まさかそんな。嫌だ嫌だ、こんな事を考える自分が。

草原に出て、ヤギが見えてきた。

「ちょっと待ってて」

そう私に言って、宇都宮君は神尾君と話し始めた。

「今度は三人で遊びに行く?テーマパークとか」

「機会があれば。
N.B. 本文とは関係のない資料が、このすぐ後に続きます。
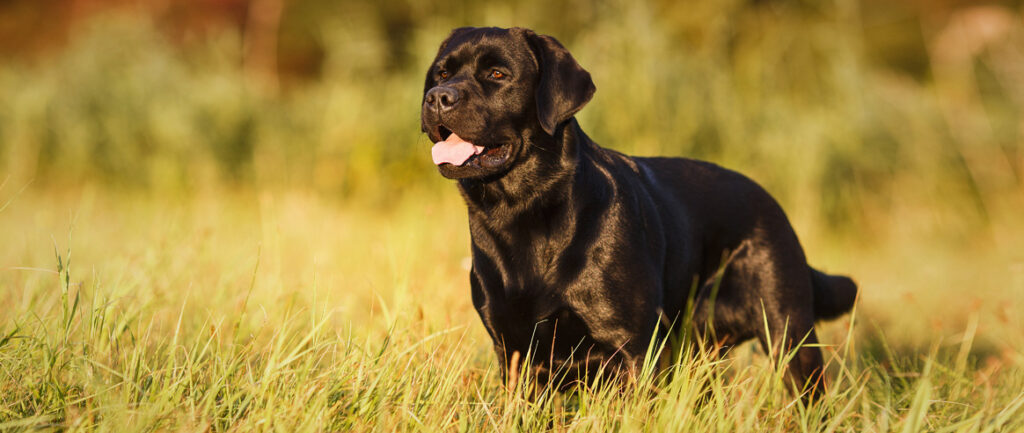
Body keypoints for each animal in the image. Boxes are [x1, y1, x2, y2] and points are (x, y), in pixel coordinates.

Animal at [417, 25, 856, 395]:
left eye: (497, 74)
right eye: (441, 73)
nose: (437, 97)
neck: (523, 213)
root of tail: (772, 202)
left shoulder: (631, 348)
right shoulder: (513, 351)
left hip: (789, 333)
…取り敢えず、田中さんが書いた遺書を渡して貰える?本人に返すから」

「あぁ、メモ帳ね」

あっさりと神尾君はメモ帳を宇都宮君に渡した。
二人の距離が近くなって。

「あんな風に、みんな(塾の仲間)に遺書を書かせたのか」

声を抑えている様だが聞こえてしまう。
止めて、そんな恐ろしい事が、

現実である訳が無い。

「遺書なんて、誰かに頼まれて書くものじゃないだろ。自分の意志でしか書けないと思うよ」

顔色を変えず、はっきりと神尾君はそう言う。

そして二人が私の方へ歩いてきた。

「これは田中さんが持ってて」

宇都宮君にメモ帳を渡された。

「綺麗な景色を見せたかったんだけど、危ない目に遭いそうになって、何かごめんね。次は安全な場所で三人で遊ぼう。じゃあ、ここで解散」

笑顔で、神尾君は私達に手を振って、先に草原から出て行った。